What lines of the material below hold the string "mezitřída"? Copy them out.

::::

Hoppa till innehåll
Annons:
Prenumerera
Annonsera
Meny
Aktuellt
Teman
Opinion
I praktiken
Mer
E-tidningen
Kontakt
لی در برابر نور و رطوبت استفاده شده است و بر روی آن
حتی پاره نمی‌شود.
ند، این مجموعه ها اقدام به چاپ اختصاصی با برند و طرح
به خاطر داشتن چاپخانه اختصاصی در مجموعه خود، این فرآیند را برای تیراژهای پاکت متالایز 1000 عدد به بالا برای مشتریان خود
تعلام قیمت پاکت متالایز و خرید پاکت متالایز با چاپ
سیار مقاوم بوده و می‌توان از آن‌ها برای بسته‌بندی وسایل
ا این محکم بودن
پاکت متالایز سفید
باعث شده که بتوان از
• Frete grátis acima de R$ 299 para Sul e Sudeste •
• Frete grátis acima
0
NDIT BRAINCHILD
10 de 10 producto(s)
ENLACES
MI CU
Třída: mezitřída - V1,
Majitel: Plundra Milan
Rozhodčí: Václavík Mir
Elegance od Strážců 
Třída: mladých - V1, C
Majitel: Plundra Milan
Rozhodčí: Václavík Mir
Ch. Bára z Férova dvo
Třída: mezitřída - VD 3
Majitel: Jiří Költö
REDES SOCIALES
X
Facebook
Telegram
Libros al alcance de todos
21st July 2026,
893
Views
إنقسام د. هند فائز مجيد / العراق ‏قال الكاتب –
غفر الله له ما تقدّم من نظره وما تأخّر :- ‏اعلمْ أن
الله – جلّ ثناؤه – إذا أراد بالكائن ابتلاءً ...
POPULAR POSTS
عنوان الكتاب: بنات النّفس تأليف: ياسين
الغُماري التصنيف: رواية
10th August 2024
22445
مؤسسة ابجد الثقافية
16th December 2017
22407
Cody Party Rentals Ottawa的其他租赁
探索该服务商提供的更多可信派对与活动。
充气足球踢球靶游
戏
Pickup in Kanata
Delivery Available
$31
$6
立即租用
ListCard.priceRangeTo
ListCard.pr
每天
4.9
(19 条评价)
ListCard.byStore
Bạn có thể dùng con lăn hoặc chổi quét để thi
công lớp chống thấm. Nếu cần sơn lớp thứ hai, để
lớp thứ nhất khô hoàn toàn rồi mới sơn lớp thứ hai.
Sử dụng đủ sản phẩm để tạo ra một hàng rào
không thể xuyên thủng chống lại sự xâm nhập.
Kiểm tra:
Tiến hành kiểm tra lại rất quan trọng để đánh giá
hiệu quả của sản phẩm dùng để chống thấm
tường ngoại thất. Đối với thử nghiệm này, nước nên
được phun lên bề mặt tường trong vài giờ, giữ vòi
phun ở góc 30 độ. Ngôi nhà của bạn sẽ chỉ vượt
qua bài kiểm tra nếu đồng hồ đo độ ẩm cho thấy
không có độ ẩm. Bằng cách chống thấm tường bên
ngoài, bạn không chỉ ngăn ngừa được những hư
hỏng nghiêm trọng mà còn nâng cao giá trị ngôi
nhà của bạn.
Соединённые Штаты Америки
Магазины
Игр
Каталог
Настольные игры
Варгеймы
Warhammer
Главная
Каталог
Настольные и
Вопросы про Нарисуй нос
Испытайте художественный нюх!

::::

◆ Task response
Třída: mezitřída - V1,
Třída: mezitřída - VD 3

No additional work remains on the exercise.